The first developer to work on the database was Kellie B. Vaché, of E&S Environmental Chemistry. He designed and developed the first version of the database in 1996. Beginning in 1998, Patrick Cotter (Phycology Section, Patrick Center, ANSP) took over responsibility for the database, made some revisions in database structure, wrote many queries, and developed the initial website application. In January 2001, Kathleen Sprouffske ( ANSP PCER Phycology Section) became the DPDC database administrator and application developer. She made additional modifications to the database design, updated the web application, wrote a DPDC data entry application, and developed an application to automatically upload data from the application to the SQL server database. Chamira Ratnayaka (ANSP PCER Phycology Section) participated in the application development efforts during the Spring and Summer of 2002 and Kai Snyder (E&S Environmental Chemistry) provided valuable feedback on the data entry application.


John Keltner at the World Data Center for Paleoclimatology in Boulder, Colorado provided considerable assistance with many aspects of DPDC database design, especially in terms of making it compatible with others developed within the NOAA Paleoclimatology Program. Sherilyn Fritz, John Smol, and Platt Bradbury served as advisors to the project, reviewing the database and website a various stages and making helpful comments. Roger Sweets placed an announcement of the DPDC on the Diatom Home Page at Indiana University, contacted several people about making contributions, and acquired several data sets. Diane Winter (ANSP PCER Phycology Section) reformatted files and prepared several data sets for entry to the DPDC. She also provided many valuable comments on design of the data entry application, the application instruction manual, and the data entry process in general.

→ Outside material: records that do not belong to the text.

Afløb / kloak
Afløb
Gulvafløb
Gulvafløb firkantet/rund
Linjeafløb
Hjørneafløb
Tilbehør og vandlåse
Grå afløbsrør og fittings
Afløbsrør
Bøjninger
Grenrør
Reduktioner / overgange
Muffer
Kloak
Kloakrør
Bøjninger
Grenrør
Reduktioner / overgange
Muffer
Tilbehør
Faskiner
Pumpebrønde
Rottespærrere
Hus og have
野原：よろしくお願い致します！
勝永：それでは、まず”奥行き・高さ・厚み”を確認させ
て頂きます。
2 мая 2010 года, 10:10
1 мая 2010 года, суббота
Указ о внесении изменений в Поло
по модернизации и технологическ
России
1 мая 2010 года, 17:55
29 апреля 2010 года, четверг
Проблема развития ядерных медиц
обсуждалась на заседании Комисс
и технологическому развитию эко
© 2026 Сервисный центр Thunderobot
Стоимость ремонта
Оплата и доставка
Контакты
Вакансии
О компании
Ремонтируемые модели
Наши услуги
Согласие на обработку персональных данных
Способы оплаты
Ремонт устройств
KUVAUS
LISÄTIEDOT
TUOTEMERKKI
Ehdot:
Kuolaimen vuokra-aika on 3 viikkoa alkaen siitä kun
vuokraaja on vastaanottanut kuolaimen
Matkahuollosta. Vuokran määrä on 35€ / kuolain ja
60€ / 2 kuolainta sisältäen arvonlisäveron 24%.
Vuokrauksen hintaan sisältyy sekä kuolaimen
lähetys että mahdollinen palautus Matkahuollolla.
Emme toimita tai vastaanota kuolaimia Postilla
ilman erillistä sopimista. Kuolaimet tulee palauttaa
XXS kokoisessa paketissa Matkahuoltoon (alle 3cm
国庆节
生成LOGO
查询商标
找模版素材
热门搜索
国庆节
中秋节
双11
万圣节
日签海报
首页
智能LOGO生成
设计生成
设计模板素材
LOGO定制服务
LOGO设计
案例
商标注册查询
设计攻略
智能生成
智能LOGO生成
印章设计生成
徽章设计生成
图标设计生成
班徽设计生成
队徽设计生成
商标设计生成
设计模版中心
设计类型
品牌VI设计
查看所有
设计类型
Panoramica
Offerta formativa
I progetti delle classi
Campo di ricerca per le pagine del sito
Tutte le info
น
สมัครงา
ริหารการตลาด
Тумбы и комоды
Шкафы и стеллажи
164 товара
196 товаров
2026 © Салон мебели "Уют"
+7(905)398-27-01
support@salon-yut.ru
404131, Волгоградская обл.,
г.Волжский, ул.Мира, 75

Sullivan, T.J. and D.F. Charles. 1994. The feasibility and utility of a paleolimnology/paleoclimate data cooperative for North America. Journal of Paleolimnology 10: 265-273.

Related Websites

The European Diatom Database Initiative (EDDI) is a web-accessible database of diatom training sets and transfer functions similar in many ways to the DPDC, but covering many regions in Europe, and parts of Africa and Asia. The EDDI website has applications that allow users to apply transfer functions to their sediment core data online. Transfer functions are primarily for inferring environmental conditions related to surface water acidification, eutrophication and climate change.

The Diatom Home Page is a major resource for those interested in diatoms and related algae. It has links to many other diatom-related sites.